YOUR ASSIGNMENT
Below, find the line containing "Get in touch" and the line containing "from Rio Turbio."; reproduce exactly those two and every line between them, omitting pictures.

[Dataset records]
·····

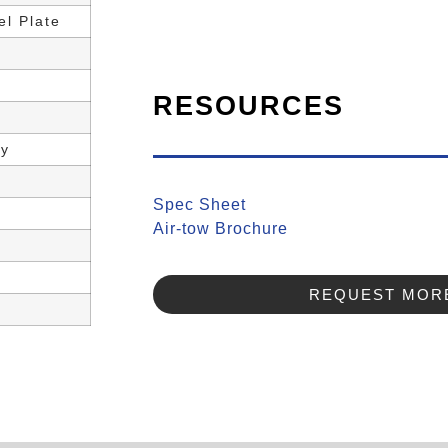
l Plate
RESOURCES
ly
Spec Sheet
Air-tow Brochure
REQUEST MORE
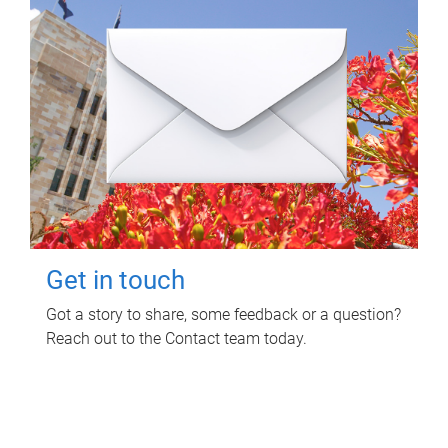
Get in touch
Got a story to share, some feedback or a question?
Reach out to the Contact team today.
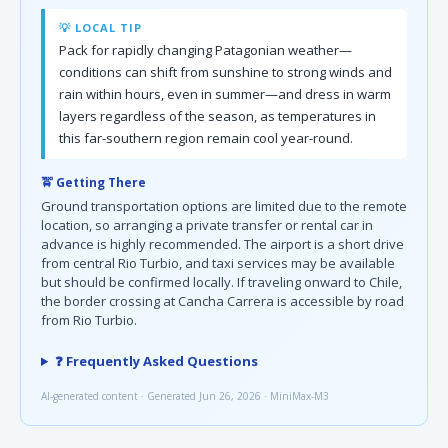
💡 LOCAL TIP
Pack for rapidly changing Patagonian weather—
conditions can shift from sunshine to strong winds and
rain within hours, even in summer—and dress in warm
layers regardless of the season, as temperatures in
this far-southern region remain cool year-round.
🚖 Getting There
Ground transportation options are limited due to the remote
location, so arranging a private transfer or rental car in
advance is highly recommended. The airport is a short drive
from central Rio Turbio, and taxi services may be available
but should be confirmed locally. If traveling onward to Chile,
the border crossing at Cancha Carrera is accessible by road
from Rio Turbio.
❓ Frequently Asked Questions
AI-generated content · Generated Jun 26, 2026 · MiniMax-M3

·····

RESPONSE FOR THIS EXERCISE
Get in touch
Got a story to share, some feedback or a question?
Reach out to the Contact team today.
💡 LOCAL TIP
Pack for rapidly changing Patagonian weather—
conditions can shift from sunshine to strong winds and
rain within hours, even in summer—and dress in warm
layers regardless of the season, as temperatures in
this far-southern region remain cool year-round.
🚖 Getting There
Ground transportation options are limited due to the remote
location, so arranging a private transfer or rental car in
advance is highly recommended. The airport is a short drive
from central Rio Turbio, and taxi services may be available
but should be confirmed locally. If traveling onward to Chile,
the border crossing at Cancha Carrera is accessible by road
from Rio Turbio.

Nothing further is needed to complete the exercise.